In Hayes v. Delbert Servs. Corp., No. 15-1170 (4th Cir. Feb. 2, 2016), the Fourth Circuit refused to enforce an arbitration agreement that forbid pursuit of federal statutory rights by mandating application of tribal law.
Western Sky was an online lender owned by a member of the Cheyenne River Sioux Tribe (the “Tribe”) and located on reservation land. From the reservation, Western Sky issued payday loans with staggering interest rates to consumers across the country. The loan issued by Western Sky to named Plaintiff-Appellant James Hayes (“Hayes”) was transferred to other servicing and collection firms and finally transferred to Defendant-Appellee Delbert Services Corporation (“Delbert”) as loan servicing agent. Delbert had no tribal affiliation.

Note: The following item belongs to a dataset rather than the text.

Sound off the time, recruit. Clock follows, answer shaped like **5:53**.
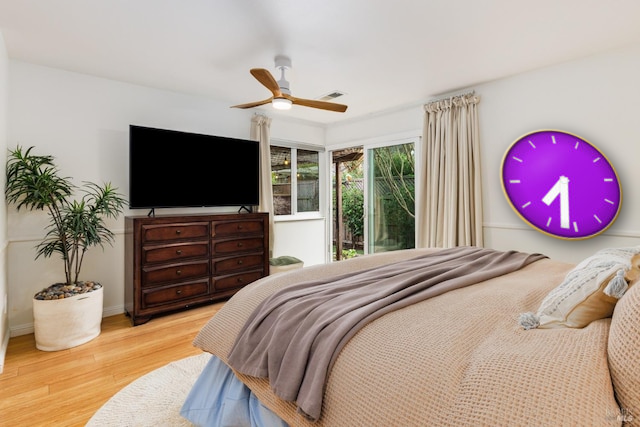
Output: **7:32**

By their terms, Western Sky’s payday loans evidently violated many state and federal lending laws, but Western Sky’s loan agreement provided that it was subject to the laws and jurisdiction only of the Tribe and that no other state or federal law or regulation applied. The agreement provided that any disputes must be resolved by binding arbitration conducted by a representative appointed by the Tribe. The arbitration clause purported to cover all potential claims, whether based on tribal, federal, or state law. Another provision stated that the arbitrator must not apply any law other than the law of the Tribe. The Western Sky agreements signed by Plaintiffs provided that the borrower had a right to select the AAA, JAMS, or another organization to administer the arbitration. Although disputed, evidence suggested that Western Sky added this provision because the tribal arbitration mechanism proved in practice to be illusory.

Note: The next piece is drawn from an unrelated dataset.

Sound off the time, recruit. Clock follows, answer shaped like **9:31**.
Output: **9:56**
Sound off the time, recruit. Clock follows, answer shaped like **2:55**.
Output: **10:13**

On behalf of several other individuals whose Western Sky payday loans were also serviced by Delbert, Hayes filed a putative class action against Delbert for unlawful collection practices that violated the Fair Debt Collection Practices Act and Telephone Consumer Protection Act—both, federal laws. Hayes also sought declaratory judgment that the forum selection and arbitration clauses of the loan agreement were unenforceable. Delbert moved to dismiss the action arguing that (1) the forum selection clause and the doctrine of tribal exhaustion barred Plaintiffs from pursuing their claims in federal court; and (2) the dispute must be referred to arbitration under the loan agreement’s arbitration provision.
Although the district court decided that Delbert could not enforce the forum selection clause and the doctrine of tribal exhaustion did not apply, the court concluded that the arbitration provision was enforceable. The district court acknowledged that other courts in Western Sky-related litigation had rejected the arbitration provision in those loan agreements, but concluded that the arbitration provision in this case gave the borrowers recourse to well-recognized arbitration organizations including AAA and JAMS, and therefore, the arbitration provision was enforceable. The district court issued an order compelling arbitration, from which Plaintiffs appealed. Delbert conditionally cross-appealed the district court’s orders rejecting the other grounds asserted for dismissal.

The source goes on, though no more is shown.